Why, then, should those in the superior ranks of life despise others? And why should others ever envy them? Is their strength the strength of stones? Are their bones brass? Are they not made of the same clay with others? Are they not subjected to the same infirmities, exposed to the same accidents and diseases? Are they not inheritors of the same mortality? And are they not hastening to say “to corruption, Thou art my father; and to the worm, Thou art my mother and sister”? Ah! says one,-
“Whene’er I feel my virtues fail,
And my ambitious thoughts prevail,
I’ll take a turn among the tombs,
And see whereto all glory comes.”
“Ah!” says David, “I have seen the wicked great in power, spreading himself like a green bay-tree: he passed, and was not; I sought him, but he could not be found.” Ah! what must death be to the great without religion? When Dr. Johnson was walking over the pleasure-grounds of Garrick, he said to him, “Ah, Davy, these are the things that make men unwilling to die!” Yes; what can make a man willing to resign the highest seat of power, and indulgence, and dignity? Suffering may indeed make him willing to depart, if he believes that there is no after-state; otherwise conscience, if it be alive, and if it be awake, must tell him that his present sufferings are only the beginnings of sorrow. It is only hope, a good hope through grace, therefore, that can effectually do it. This, indeed, can more than reconcile the possessor to the loss; this turns the loss even to a gain; and what, then, is a palace to “a building of God, a house not made with hands, eternal in the heavens”?

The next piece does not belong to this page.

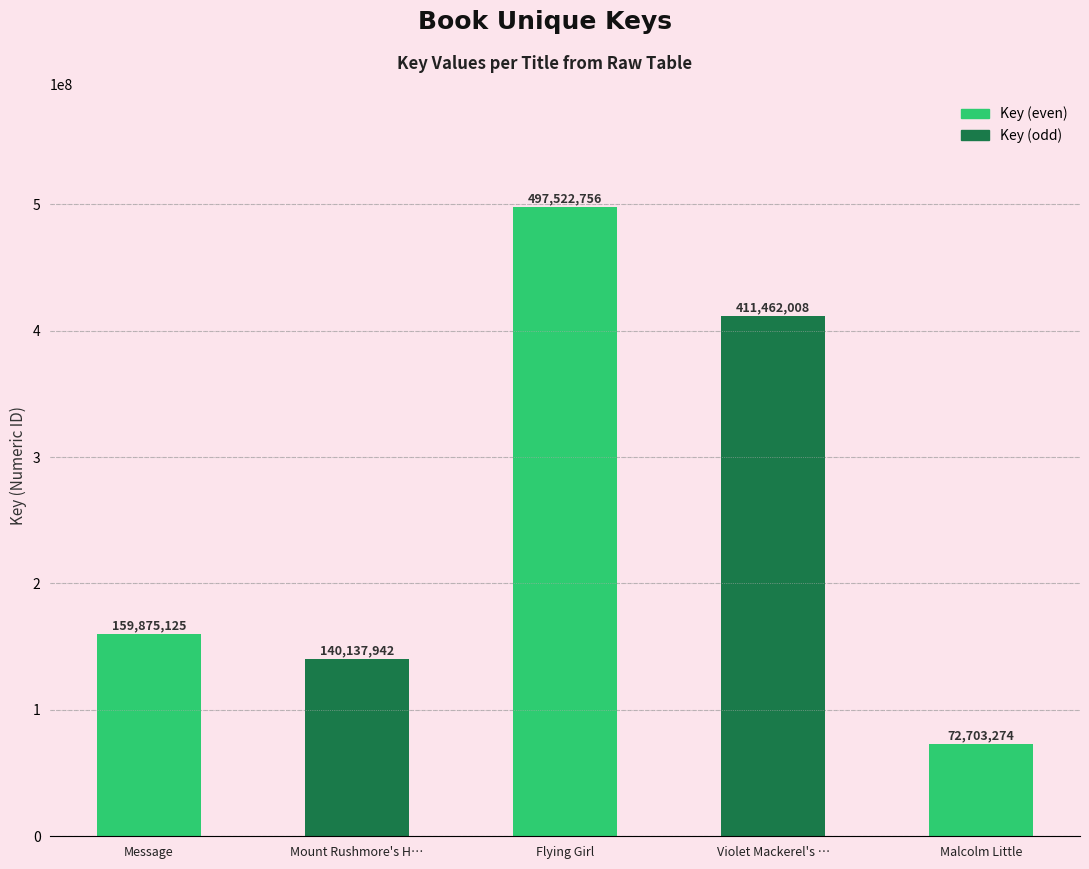

Read the value at Flying Girl, to the nearest 10.

497522760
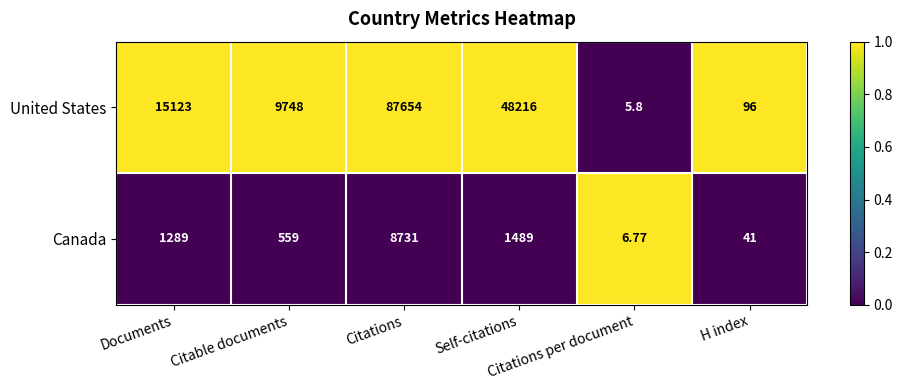

Between Citations and Citations per document, which series saw the biggest shift?

United States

What is an earthly crown compared with the “crown of glory that fadeth not away”? Therefore David, who was a very mighty monarch himself, who had risen surprisingly in life, who had so much to leave behind him more than any other man in his day, was more than willing to resign it; he prayed to be delivered from men of the world, who had their portion in this life; “for,” said he, “I shall be satisfied when I awake with thy likeness.”